Pernod Ricard’s Havana Club rum is available in 120 markets around the world, with one-quarter of its sales occurring within Cuba. However, as a result of the embargo and associated trademark law issues, Pernod Ricard was prevented from renewing the HAVANA CLUB mark with the USPTO when it lapsed in 2006. It now plans to market its Havana Club rum under a different name – Havanista – when the embargo ends and the US market opens. Interestingly, in July 2015 a pair of new applications was filed with the USPTO – one for HAVANA CLUB and a second for HAVANISTA, both for rum – by Miami-based individuals with seemingly no connection to either Pernod Ricard or Bacardi.
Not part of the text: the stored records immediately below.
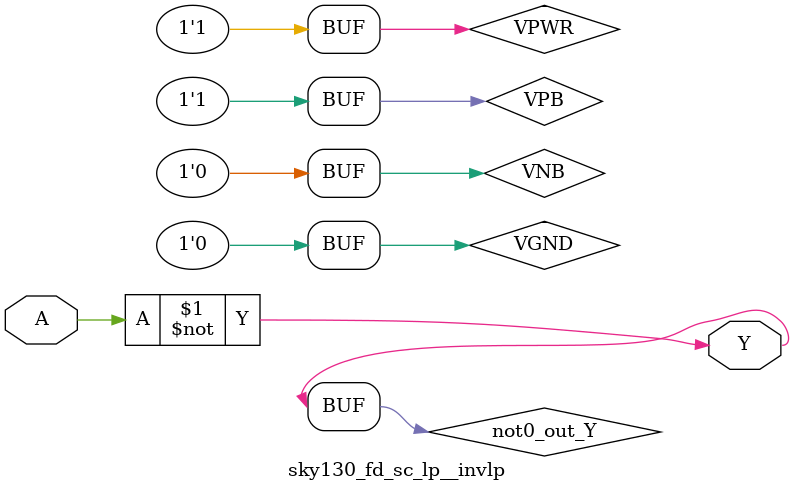
<source format=v>
/*
 * Copyright 2020 The SkyWater PDK Authors
 *
 * Licensed under the Apache License, Version 2.0 (the "License");
 * you may not use this file except in compliance with the License.
 * You may obtain a copy of the License at
 *
 *     https://www.apache.org/licenses/LICENSE-2.0
 *
 * Unless required by applicable law or agreed to in writing, software
 * distributed under the License is distributed on an "AS IS" BASIS,
 * WITHOUT WARRANTIES OR CONDITIONS OF ANY KIND, either express or implied.
 * See the License for the specific language governing permissions and
 * limitations under the License.
 *
 * SPDX-License-Identifier: Apache-2.0
*/


`ifndef SKY130_FD_SC_LP__INVLP_TIMING_V
`define SKY130_FD_SC_LP__INVLP_TIMING_V

/**
 * invlp: Low Power Inverter.
 *
 * Verilog simulation timing model.
 */

`timescale 1ns / 1ps
`default_nettype none

`celldefine
module sky130_fd_sc_lp__invlp (
    Y,
    A
);

    // Module ports
    output Y;
    input  A;

    // Module supplies
    supply1 VPWR;
    supply0 VGND;
    supply1 VPB ;
    supply0 VNB ;

    // Local signals
    wire not0_out_Y;

    //  Name  Output      Other arguments
    not not0 (not0_out_Y, A              );
    buf buf0 (Y         , not0_out_Y     );

endmodule
`endcelldefine

`default_nettype wire
`endif  // SKY130_FD_SC_LP__INVLP_TIMING_V

</source>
It looks as if the waters will become further muddied before the issue is clarified.

Conclusion

If and when the Cuban embargo is lifted entirely, the entry of Cuban cigars, rum and other products into the United States will clearly face obstacles – most notably, the issue of brand ownership. Similarly, US brand owners – many of which have brands that are instantly recognisable throughout most of the world – may soon be faced with the challenge of not only introducing, but also protecting their valuable brands in a nation that they have not been legally permitted to enter throughout their existence (ie, Apple, Under Armour and other brands that were not created until after the embargo began).

For the first time in most of their histories, US brand owners now have an incentive to invest time and resources in brand protection in Cuba. The infrastructure of Cuba’s trademark office is generally unknown, but the registration process has typically been protracted. As Cuba is a first to file system and does not require proof of use to register a trademark, it is likely that many well-known brands will fall prey to trademark squatters filing in Cuba and hoping to ransom off their registrations to legitimate brand owners. Given the uncertainty of the trademark office’s operations, the registration and opposition/cancellation processes may force brand owners to choose the lesser of two evils and pay off the squatters in order to secure their registrations more quickly.

As a result of exceptions resulting in the availability of contradictory positions, Cuban cigars and rum have not been available in the United States during the embargo, even while the registration of non-expropriated Cuban trademarks was permitted. Until these legal inconsistencies are resolved, consumers may encounter multiple versions of products with the same brand. And in Cuba, where there is even more uncertainty revolving not only around the mere act of conducting business in a territory that has been untouchable for over 50 years, but also around the trademark laws and the capacity and capability of the country’s trademark office, many questions will need to be resolved before brands can successfully introduce themselves to the Cuban market.